### EXCERPT PROVIDED
+---+

We arrived mid-afternoon in Marrakech and there was a mad dash for the showers in the hotel, wanting to get clean with hot water before it ran out.
This was the first time I could really enjoy Marrakech. Previously, my visits always had young people in tow or my time in the city was very short so everything was rushed. This time I had no pressures. I had plans to shop at my leisure, enjoy the banter with the shop keepers and soak up the atmosphere. Having showered I ventured out into the souk but, having anticipated a spending spree, felt no desire to buy and satisfied myself with a gentle amble.
With nothing bought I decided it was time to visit the Cafe Glacier for a drink and observe the goings on in Djeema el-Fna from the terrace. Magda and Sarah Cullen, also in Marrakech, joined me and we chatted as the sun went down and people’s attention was drawn from daytime to night time activities. The multitude of restaurants were erected, the barbecues lit with smoke drifting across the square and the atmosphere intensified. By now the terrace was heaving with people, all wanting the same view and to watch the night unfold. Remarkably, it got quite chilly so we relinquished our ringside seat and went our separate ways.

+---+

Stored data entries
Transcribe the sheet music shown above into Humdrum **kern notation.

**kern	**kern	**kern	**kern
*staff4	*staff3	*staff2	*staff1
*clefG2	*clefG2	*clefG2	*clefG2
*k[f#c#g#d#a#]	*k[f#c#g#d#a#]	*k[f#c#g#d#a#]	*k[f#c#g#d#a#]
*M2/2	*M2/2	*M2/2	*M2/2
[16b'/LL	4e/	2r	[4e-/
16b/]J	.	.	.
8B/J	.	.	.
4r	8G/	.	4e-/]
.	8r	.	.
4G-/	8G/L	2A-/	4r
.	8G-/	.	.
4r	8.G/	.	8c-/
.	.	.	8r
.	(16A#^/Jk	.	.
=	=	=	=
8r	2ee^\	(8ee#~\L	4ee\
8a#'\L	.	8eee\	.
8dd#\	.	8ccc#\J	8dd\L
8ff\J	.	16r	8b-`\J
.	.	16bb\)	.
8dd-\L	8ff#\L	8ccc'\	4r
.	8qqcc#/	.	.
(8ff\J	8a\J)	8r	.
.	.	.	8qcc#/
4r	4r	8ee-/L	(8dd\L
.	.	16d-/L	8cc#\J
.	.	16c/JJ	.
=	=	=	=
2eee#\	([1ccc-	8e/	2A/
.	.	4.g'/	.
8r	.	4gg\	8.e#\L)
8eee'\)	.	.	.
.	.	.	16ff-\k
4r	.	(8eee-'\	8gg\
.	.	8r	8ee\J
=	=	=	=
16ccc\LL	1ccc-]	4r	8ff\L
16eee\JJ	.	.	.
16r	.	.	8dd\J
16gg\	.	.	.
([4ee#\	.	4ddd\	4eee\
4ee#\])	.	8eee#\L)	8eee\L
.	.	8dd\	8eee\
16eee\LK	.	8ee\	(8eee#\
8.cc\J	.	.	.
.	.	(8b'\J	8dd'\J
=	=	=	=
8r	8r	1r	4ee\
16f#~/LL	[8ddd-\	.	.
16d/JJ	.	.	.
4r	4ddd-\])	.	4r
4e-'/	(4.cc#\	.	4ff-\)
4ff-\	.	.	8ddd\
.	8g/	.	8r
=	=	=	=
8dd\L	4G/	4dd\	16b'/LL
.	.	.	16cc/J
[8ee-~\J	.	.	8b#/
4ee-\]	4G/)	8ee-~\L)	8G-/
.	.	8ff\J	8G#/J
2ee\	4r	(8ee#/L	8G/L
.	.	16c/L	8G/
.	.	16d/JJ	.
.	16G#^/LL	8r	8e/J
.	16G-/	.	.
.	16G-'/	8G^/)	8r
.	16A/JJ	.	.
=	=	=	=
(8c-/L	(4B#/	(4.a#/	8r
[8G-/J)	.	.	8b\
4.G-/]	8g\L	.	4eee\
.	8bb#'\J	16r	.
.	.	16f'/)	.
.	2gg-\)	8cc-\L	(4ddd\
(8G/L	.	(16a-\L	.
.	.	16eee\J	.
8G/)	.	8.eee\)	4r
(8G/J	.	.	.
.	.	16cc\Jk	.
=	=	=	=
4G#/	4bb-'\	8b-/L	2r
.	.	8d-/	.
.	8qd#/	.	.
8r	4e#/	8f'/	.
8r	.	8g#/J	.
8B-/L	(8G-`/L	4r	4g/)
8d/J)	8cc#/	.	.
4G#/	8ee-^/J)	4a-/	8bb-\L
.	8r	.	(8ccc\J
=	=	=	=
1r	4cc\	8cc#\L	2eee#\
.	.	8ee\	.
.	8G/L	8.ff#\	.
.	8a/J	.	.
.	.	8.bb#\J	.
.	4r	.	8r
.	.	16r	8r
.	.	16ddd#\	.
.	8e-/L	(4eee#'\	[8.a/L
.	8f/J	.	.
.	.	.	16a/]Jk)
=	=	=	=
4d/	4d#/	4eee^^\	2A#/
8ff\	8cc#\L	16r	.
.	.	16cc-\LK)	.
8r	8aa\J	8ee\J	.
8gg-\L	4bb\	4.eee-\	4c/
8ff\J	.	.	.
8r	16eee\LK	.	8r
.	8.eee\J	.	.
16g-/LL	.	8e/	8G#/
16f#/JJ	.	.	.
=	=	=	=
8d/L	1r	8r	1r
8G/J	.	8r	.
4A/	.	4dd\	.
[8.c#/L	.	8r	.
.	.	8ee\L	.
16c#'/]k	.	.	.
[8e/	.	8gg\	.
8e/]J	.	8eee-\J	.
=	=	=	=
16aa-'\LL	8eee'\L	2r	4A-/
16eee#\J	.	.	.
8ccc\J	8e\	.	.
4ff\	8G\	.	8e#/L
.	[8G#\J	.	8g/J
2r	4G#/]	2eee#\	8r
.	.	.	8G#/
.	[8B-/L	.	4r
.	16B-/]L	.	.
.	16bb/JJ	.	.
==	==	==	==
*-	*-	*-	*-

+---+

### TASKS AND EXERCISES
1: Rewrite the paragraph of the Marrakech excerpt that begins "With nothing bought" as a short bulleted list that keeps its main facts.
2: List every activity that the Marrakech excerpt says the narrator had planned for this visit.
3: According to the Marrakech excerpt, why did the group leave the terrace?
These rows have no connection to the Marrakech excerpt.

### WRITTEN ANSWERS
1:
- Having bought nothing, the narrator went to the Cafe Glacier for a drink and watched Djeema el-Fna from the terrace.
- Magda and Sarah Cullen joined, and they chatted as the sun set and the square shifted to night-time activities.
- Restaurants were set up and barbecues were lit, with smoke drifting across the square, and the atmosphere intensified.
- The terrace became packed with people who all wanted the same view.
- It turned quite chilly, so they gave up their seats and went their separate ways.

2:
- Shopping at leisure
- Enjoying the banter with the shop keepers
- Soaking up the atmosphere

3: It got quite chilly.